Ask HN: Cryptographic timestamp? - zackmorris

I have a few dozen ideas for various inventions and algorithms that are potential game changers but probably too big for me to pull off myself.  So I would like to post them to my website and sign them somehow to prove that they were released on a specific date for prior art, to prevent them from being patented.  I found this:<p>http://en.wikipedia.org/wiki/Trusted_timestamping<p>But I'm not really sure where to go from here.  Can anyone recommend an app to do this?  If it's relevant, I'm on a Mac running 10.7.  Most of the ideas require on the order of $5000 or more in living expenses and materials to explore over a couple of months, but they are not technically complicated, just abstract.  I'm hoping eventually to see a kind of github/kickstarter for inventors so they can get the small funds to tinker on their projects and then release them into the public domain.  Any ideas/suggestions there would be much appreciated.  Projects like the windbelt and electric multicopter come to mind.  There are so many relatively easy ideas that could move us into the 21st century but most of us are still trying to make rent each month...<p>Thanks!
======
arethuza
A number of CAs can supply certificates under Adobe's Certified Document
Services scheme:

<http://www.adobe.com/security/partners_cds.html>

As far as I know these all include the use of a RFC 3161 compliant
timestamping service:

<http://en.wikipedia.org/wiki/Trusted_timestamping>

I've used GlobalSign to obtain the relevant certificates and associated
hardware (for personal use this is a small USB token):

[http://www.globalsign.com/document-security-
compliance/adobe...](http://www.globalsign.com/document-security-
compliance/adobe-cds/)

------
cd34
The old way of doing this was to put it in a sealed envelope and mail it to
yourself - with the postmark being the timestamp.

As for your ideas, there are several projects on kickstarter et. al. that do
handle things like that.

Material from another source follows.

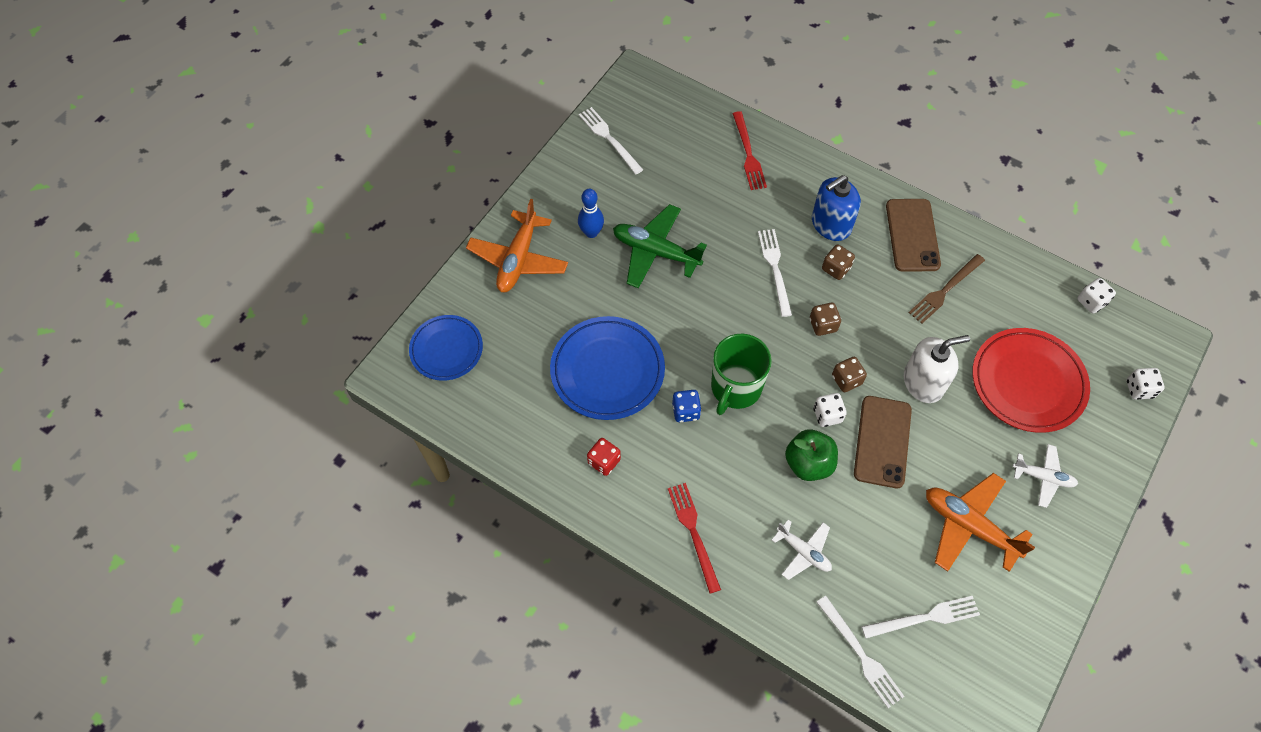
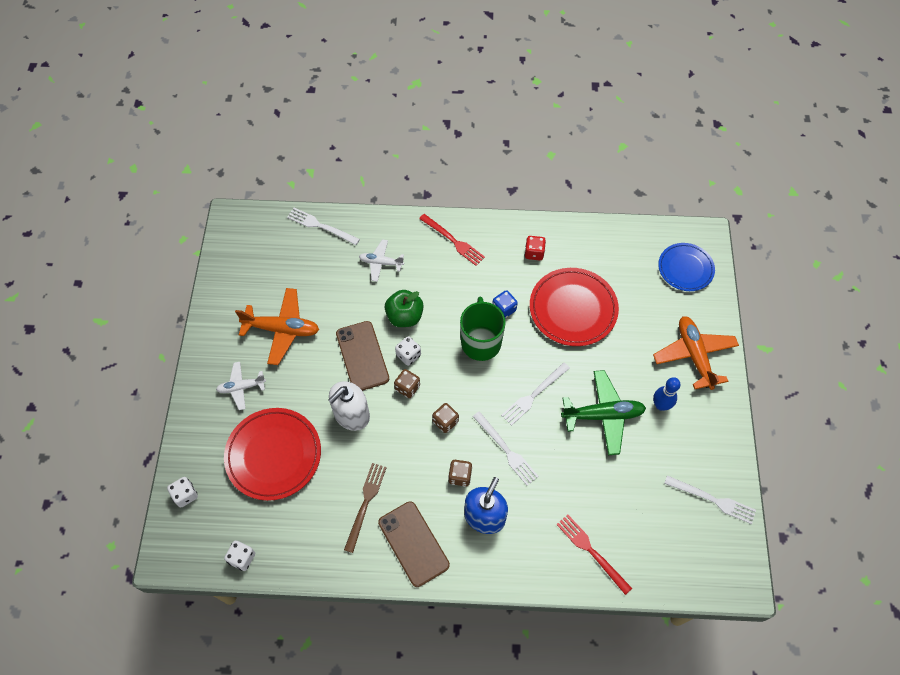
camera: 150 degrees right, 0 degrees up
blue plate [550,316,665,420] -> red plate [530,268,619,346]
white fork [862,596,980,638] -> white fork moved to [501,362,570,426]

One of the more recent ones was the Global Village
Construction kit.

Try it out, see if you can get funding.

------
ig1
Just file a patent application for them, as you don't care about actually
patenting them you won't need to shell out for patent lawyers, so you just
need to pay a relatively small filing fee.

Plus it makes it much more likely that your patent will turn up in prior art
searches.